Closed rjpontefract closed 1 year ago

rjpontefract commented 1 year ago

When tracing is enabled in the debugger for the ARM co-processor, the traced instructions don't seem to take into account pipelining and the trace appears incorrect. Looking at the code, it seems that:

 if (arm_debug_enabled)
                    debug_preexec(&tubearm_cpu_debug, PC);

should possibly be:

 if (arm_debug_enabled)
                    debug_preexec(&tubearm_cpu_debug, PC - 8);
rjpontefract commented 1 year ago

I also found that the ARM trace output is truncated due to returning strlen(buf). As buf is incremented when adding the PSR flags the length returned will always be 5 as that's the length of the final sprint() that is added.

The strlen() call should use the address of buf that is passed to arm_dbg_reg_print() originally not the value as modified by the function.

SteveFosdick commented 1 year ago

I have pushed a couple of fixes that should resolve these two issues.

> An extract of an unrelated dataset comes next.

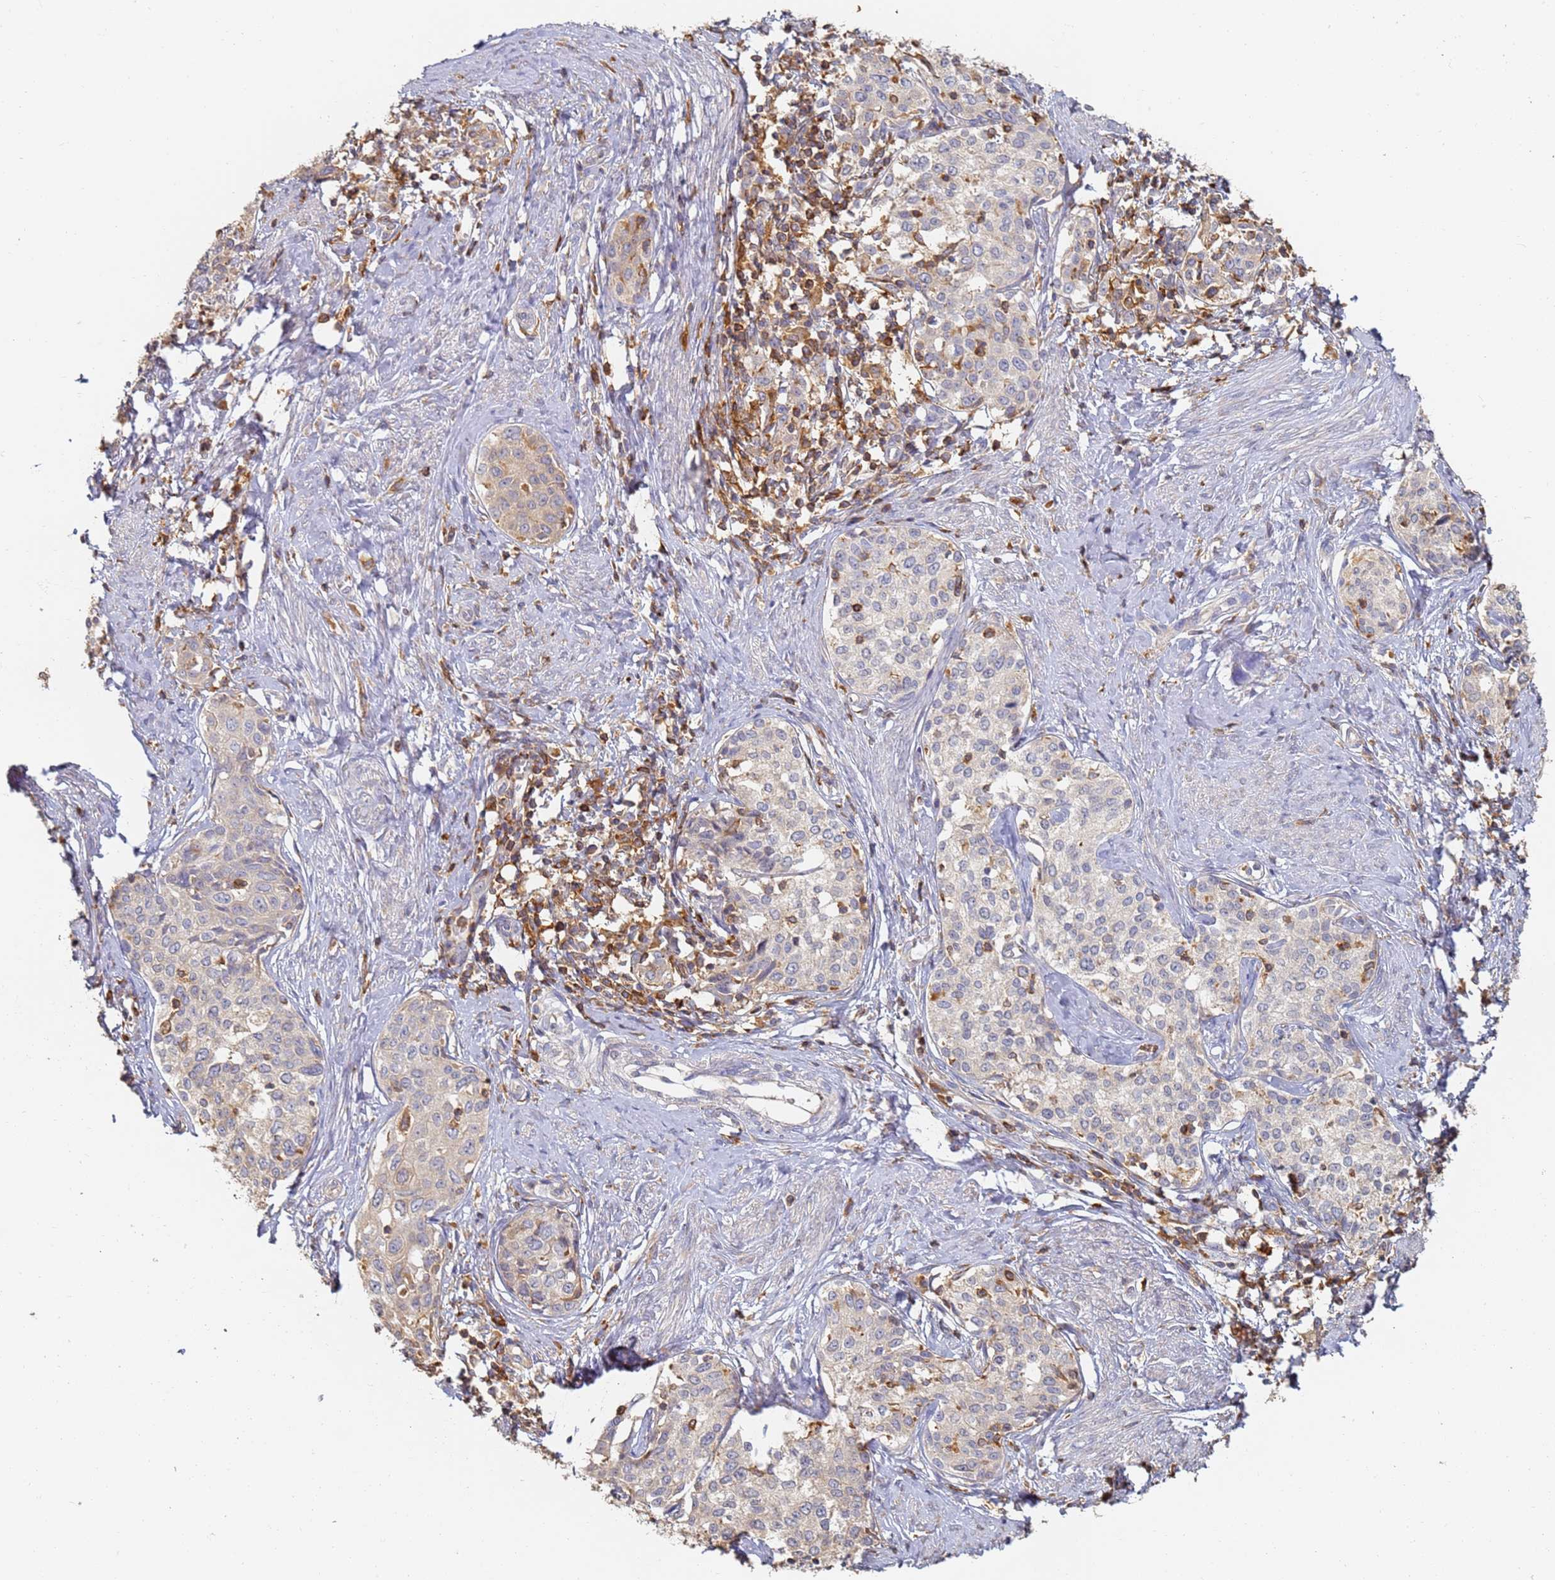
{"staining": {"intensity": "negative", "quantity": "none", "location": "none"}, "tissue": "cervical cancer", "cell_type": "Tumor cells", "image_type": "cancer", "snomed": [{"axis": "morphology", "description": "Squamous cell carcinoma, NOS"}, {"axis": "morphology", "description": "Adenocarcinoma, NOS"}, {"axis": "topography", "description": "Cervix"}], "caption": "A high-resolution photomicrograph shows immunohistochemistry (IHC) staining of adenocarcinoma (cervical), which displays no significant positivity in tumor cells.", "gene": "BIN2", "patient": {"sex": "female", "age": 52}}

rjpontefract commented 1 year ago

Fantastic, thanks for the fixes.

I've been porting the BeebEm emulation of Sprow's ARM7TDMI co-processor to b-em, hence the interest in ARM.

Would there be any interest in including it in the official b-em repository as a branch maybe? I do have permission to include the ROM with b-em in return for an attribution and link to his website.

SteveFosdick commented 1 year ago

Yes, by all means add that. B-Em has a good range of tube processors including the unofficial ones so it fits right in.

rjpontefract commented 1 year ago

I have a branch with the code for ARM7TDMI support in my fork of b-em at https://github.com/rjpontefract/b-em. The branch is rp/sprow_copro.

It builds and runs the various demonstration programs correctly. It even runs DudleySoft's port of Doom if you set the tube speed high enough.

I can create a pull request, but I don't want to mess it up, so any advice on how best to create a pull request would be appreciated.

SteveFosdick commented 1 year ago

I don't remember doing a pull request - as I have direct access to the repository I just work on a branch and merge when ready. But, looking at the network graph your fork has the latest master merged so it should merge cleanly. I would just follow the prompts from GitHub.

rjpontefract commented 1 year ago

I've created a pull request for the changes. Let me know if there are any problems with it.